Daily Archives: February 25, 2008

LOTRO Good Until 2014… or 2017!

One news tidbit that came up last week was that Turbine has reached an agreement with Tolkien Enterprises to extend the licensing agreement for Lord of the Rings Online out until 2014, with an option to further extend the agreement out to 2017.

I was a bit surprised to find that Turbine was only good with the LotR IP for 3 to 4 years after launch. On the other hand, this might have been Tolkien Enterprises protecting itself in case things went poorly. Turbine, though, has done an admirable job of bringing Middle-earth to life and making a popular MMO.

This still brings me back to the question of how long an MMO is expected to last on the market.

Ultima Online will pass the 11 year mark this September. EverQuest will hit 9 years of age in a couple of weeks. Both games remain extremely popular, at least when viewed through their (pessimistic in hindsight) pre-release subscription targets.

Games that last that long, that have that much staying power, are rare indeed. But games that do hang on for a decade or more tend to have one thing in common: A loyal community.

Community keeps games like EverQuest alive. Heck, community has kept the MUD I started playing nearly 15 years ago alive.

On the last SOE podcast they effectively (if not literally) said that a game like EverQuest will remain available as long as there are enough people left playing to justify keeping a server going.

EverQuest has enough of a community still, nearly nine years later, to justified continued expansions of the game. This is why I keep getting on the accessibility kick for EverQuest. With revenue enough to justify expansions, now is the time to lay the groundwork to allow new people to pick up the game. More important than graphic updates for old world zones are things like a WASD keyboard layout and intuitive camera controls, at least to my mind.

On its current trajectory, EverQuest will be around for quite a few more years.

SOE has an advantage in that it owns the intellectual property that makes up the world of Norrath. They can trim back EverQuest to match revenues until there is a single server and a skeleton crew to keep it functioning.

But what happens when somebody else owns the intellectual property that makes up the world around which an MMO is built?

The licensing party, the owner of the intellectual property, has a different set of priorities. They not only have their own revenue targets, and in many cases, a competing set of choices by which to reach them, but they also have the responsibility to keep the property active, alive, and seen in a positive light.

Those goals may not line up with running an MMO down to the last server. Being associated with a dying, out of date game is probably not any an IP managers list of goals. And then there is the constant siren song any popular IP has of new project offers.
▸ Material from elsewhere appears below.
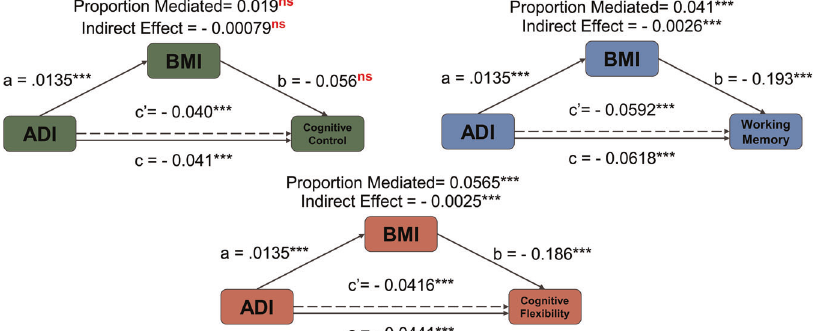
Fig. 4 Mediation models of demonstrating indirect effect of BMI in the relationship between ADI and neurocognitive subtests. Model Characteristics are identical to those described in Fig. 3, without insets. The indirect effects of BMI are signi fi cant for the Card Sort and List Sort tasks, but not for the Flanker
So there is a refinement to the oft asked question, “How long will a popular MMO stay up?”

What is the threshold for bringing down an MMO based on a popular IP? How much of a community is required to keep a game like Lord of the Rings Online (or Star Wars Galaxies) viable? Is a company better off rolling their own IP rather than going with an already established one?

This is probably why Brenlo gets asked about Star Wars Galaxies shutting down as often as he does.